▸ **Work instructions**
From the data below, restate every line word for word.

▸ **Entries supplied**
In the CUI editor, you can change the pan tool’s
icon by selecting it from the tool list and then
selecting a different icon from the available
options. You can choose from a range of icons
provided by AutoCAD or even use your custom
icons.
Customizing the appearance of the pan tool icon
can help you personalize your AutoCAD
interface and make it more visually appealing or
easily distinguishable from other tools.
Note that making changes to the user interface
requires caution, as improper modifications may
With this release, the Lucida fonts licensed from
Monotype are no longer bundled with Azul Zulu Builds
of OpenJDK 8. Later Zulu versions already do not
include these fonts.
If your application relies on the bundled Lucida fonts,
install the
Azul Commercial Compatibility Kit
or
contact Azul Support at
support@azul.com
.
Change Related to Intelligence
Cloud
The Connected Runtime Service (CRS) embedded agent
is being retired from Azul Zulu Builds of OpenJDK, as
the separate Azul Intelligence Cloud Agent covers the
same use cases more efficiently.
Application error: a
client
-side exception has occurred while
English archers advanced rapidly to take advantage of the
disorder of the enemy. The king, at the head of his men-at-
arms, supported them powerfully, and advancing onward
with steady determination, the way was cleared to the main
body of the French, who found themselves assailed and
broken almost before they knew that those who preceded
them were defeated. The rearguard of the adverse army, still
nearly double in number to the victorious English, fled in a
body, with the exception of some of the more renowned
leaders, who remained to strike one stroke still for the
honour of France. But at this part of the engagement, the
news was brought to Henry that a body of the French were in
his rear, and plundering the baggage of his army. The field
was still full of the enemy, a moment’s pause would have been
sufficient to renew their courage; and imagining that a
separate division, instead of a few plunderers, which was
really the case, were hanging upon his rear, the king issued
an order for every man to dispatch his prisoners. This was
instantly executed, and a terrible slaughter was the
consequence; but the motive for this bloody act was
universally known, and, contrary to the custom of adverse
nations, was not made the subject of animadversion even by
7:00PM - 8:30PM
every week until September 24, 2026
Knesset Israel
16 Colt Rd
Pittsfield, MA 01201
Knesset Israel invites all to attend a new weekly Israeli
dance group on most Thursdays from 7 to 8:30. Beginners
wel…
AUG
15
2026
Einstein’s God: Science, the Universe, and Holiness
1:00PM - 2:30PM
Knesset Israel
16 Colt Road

▸ **Response area**
In the CUI editor, you can change the pan tool’s
icon by selecting it from the tool list and then
selecting a different icon from the available
options. You can choose from a range of icons
provided by AutoCAD or even use your custom
icons.
Customizing the appearance of the pan tool icon
can help you personalize your AutoCAD
interface and make it more visually appealing or
easily distinguishable from other tools.
Note that making changes to the user interface
requires caution, as improper modifications may
With this release, the Lucida fonts licensed from
Monotype are no longer bundled with Azul Zulu Builds
of OpenJDK 8. Later Zulu versions already do not
include these fonts.
If your application relies on the bundled Lucida fonts,
install the
Azul Commercial Compatibility Kit
or
contact Azul Support at
support@azul.com
.
Change Related to Intelligence
Cloud
The Connected Runtime Service (CRS) embedded agent
is being retired from Azul Zulu Builds of OpenJDK, as
the separate Azul Intelligence Cloud Agent covers the
same use cases more efficiently.
Application error: a
client
-side exception has occurred while
English archers advanced rapidly to take advantage of the
disorder of the enemy. The king, at the head of his men-at-
arms, supported them powerfully, and advancing onward
with steady determination, the way was cleared to the main
body of the French, who found themselves assailed and
broken almost before they knew that those who preceded
them were defeated. The rearguard of the adverse army, still
nearly double in number to the victorious English, fled in a
body, with the exception of some of the more renowned
leaders, who remained to strike one stroke still for the
honour of France. But at this part of the engagement, the
news was brought to Henry that a body of the French were in
his rear, and plundering the baggage of his army. The field
was still full of the enemy, a moment’s pause would have been
sufficient to renew their courage; and imagining that a
separate division, instead of a few plunderers, which was
really the case, were hanging upon his rear, the king issued
an order for every man to dispatch his prisoners. This was
instantly executed, and a terrible slaughter was the
consequence; but the motive for this bloody act was
universally known, and, contrary to the custom of adverse
nations, was not made the subject of animadversion even by
7:00PM - 8:30PM
every week until September 24, 2026
Knesset Israel
16 Colt Rd
Pittsfield, MA 01201
Knesset Israel invites all to attend a new weekly Israeli
dance group on most Thursdays from 7 to 8:30. Beginners
wel…
AUG
15
2026
Einstein’s God: Science, the Universe, and Holiness
1:00PM - 2:30PM
Knesset Israel
16 Colt Road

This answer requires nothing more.